The IPC was established as a consent authority for development in the state but has been the subject to criticism for contentious decisions and botched processes, leading the state government to order a review by the Productivity Commission last October.
The report handed to the government in December, found that an independent decision-making function strengthened the planning system by minimising the risk of corruption or undue political influence.
It said the IPC played an important role in maintaining the integrity of the system and recommended that it should be retained and its independence and governance strengthened.
It recommends establishing the IPC as a separate and independent agency with a more formal role for the chair, who would be accountable to the minister.
Reducing number of Commissioners
However it recommended “transitioning to a smaller pool of Commissioners with a stronger focus on decision making skills rather than technical expertise”.
The IPC currently has 29 commisioners appointed for three year terms. Under the recommendations of the report, this figure would be reduced with consultants providing separate expert advice when required.
The move to reduce the number of commissioners would make decisions faster and more consistent, Mr Stokes said.
The report also recommends the remuneration model should also be reviewed, with consideration of fixed fees or a remuneration cap.
The Productivity Commission notes the IPC has a 13-strong Secretariat which it says is understaffed, lacking in experience and reliant on contractors, and is in the process of being restructured.
“This is clearly not ideal and the IPC’s restructure and recruitment should be addressed as a matter of urgency,” it says.

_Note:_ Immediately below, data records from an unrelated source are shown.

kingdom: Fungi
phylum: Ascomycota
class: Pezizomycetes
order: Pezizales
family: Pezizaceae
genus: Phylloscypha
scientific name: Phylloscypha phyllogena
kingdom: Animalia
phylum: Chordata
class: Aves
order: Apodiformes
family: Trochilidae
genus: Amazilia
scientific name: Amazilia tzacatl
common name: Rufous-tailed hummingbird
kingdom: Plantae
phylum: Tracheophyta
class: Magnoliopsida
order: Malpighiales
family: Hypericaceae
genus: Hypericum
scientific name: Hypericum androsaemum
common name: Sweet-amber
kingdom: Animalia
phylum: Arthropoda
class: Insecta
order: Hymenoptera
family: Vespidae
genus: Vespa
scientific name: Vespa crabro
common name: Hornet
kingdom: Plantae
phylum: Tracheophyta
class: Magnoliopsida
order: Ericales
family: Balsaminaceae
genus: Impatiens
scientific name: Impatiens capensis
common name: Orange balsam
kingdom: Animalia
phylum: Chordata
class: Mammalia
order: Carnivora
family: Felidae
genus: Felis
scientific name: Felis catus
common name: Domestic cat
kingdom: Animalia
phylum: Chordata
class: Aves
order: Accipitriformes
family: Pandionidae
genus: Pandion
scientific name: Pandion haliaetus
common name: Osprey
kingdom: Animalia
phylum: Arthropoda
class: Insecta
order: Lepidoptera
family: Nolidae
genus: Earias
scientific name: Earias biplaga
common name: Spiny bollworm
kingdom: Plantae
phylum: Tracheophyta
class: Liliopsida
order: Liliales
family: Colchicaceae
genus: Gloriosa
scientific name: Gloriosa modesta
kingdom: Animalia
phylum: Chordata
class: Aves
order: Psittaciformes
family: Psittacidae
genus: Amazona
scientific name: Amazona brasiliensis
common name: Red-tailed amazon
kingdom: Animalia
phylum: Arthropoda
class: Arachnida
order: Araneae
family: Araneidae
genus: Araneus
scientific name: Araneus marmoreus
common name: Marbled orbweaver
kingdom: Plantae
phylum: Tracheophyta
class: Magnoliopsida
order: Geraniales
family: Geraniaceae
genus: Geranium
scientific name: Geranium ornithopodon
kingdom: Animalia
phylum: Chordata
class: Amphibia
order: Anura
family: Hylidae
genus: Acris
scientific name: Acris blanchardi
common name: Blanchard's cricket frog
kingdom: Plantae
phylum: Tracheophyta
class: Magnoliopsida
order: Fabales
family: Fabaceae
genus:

Increasing threshold of community objections
The report recommends that only the most contentious major projects should be referred to the IPC, that councils should be able to rescind objections after a development has been exhibited and that the threshold of community objections for a matter to be consider should be doubled from 25 to 50 unique objections, excluding councils.
“One position presented to this review is that it is increasingly easy to ‘game’ the system and ‘drum up’ more than 25 objections through automated online systems that generate ‘form letters’ of petitions, or through the circulation of form letters among a special interest’s organisation’s mailing list,” the report says.
It says if the 50 complaints threshold applied in 2018-19 there would have been 11 fewer referrals that year.
It also recommends reverting to a single stage public hearing process.
Planning minister Rob Stokes said the government had accepted all the review’s 12 recommendations.
Councils cautious, developers smiling
LGNSW said it welcomed the decision to retain and improve the IPC saying it provided important checks and balances in the planning system.
However it was important that councils be consulted ahead of determinations to help ensure the conditions of consent are beneficial to the local community that will be impacted by the development, President Linda Scott told Government News.
“These consent conditions must also recognise the need for developers to make a contribution to the community and environment,” she said.
Developers were pleased with the government’s response saying the recommendations would prevent commissioners going on “flights of legal fancy” and being “bulldozed by organised community action groups”.
Urban Taskforce, which had sought a watering-down of IPC powers to overturn government decisions, called for all the recommendations to be immediately implemented.
“The changes will mean that Commissioners will be more focused on planning decisions. They will no longer be able to go on their own flights of legal fancy. Where there is ambiguity in policy, they will be allowed to seek advice from DPIE or the Minister”, CEO Tom Forrest said.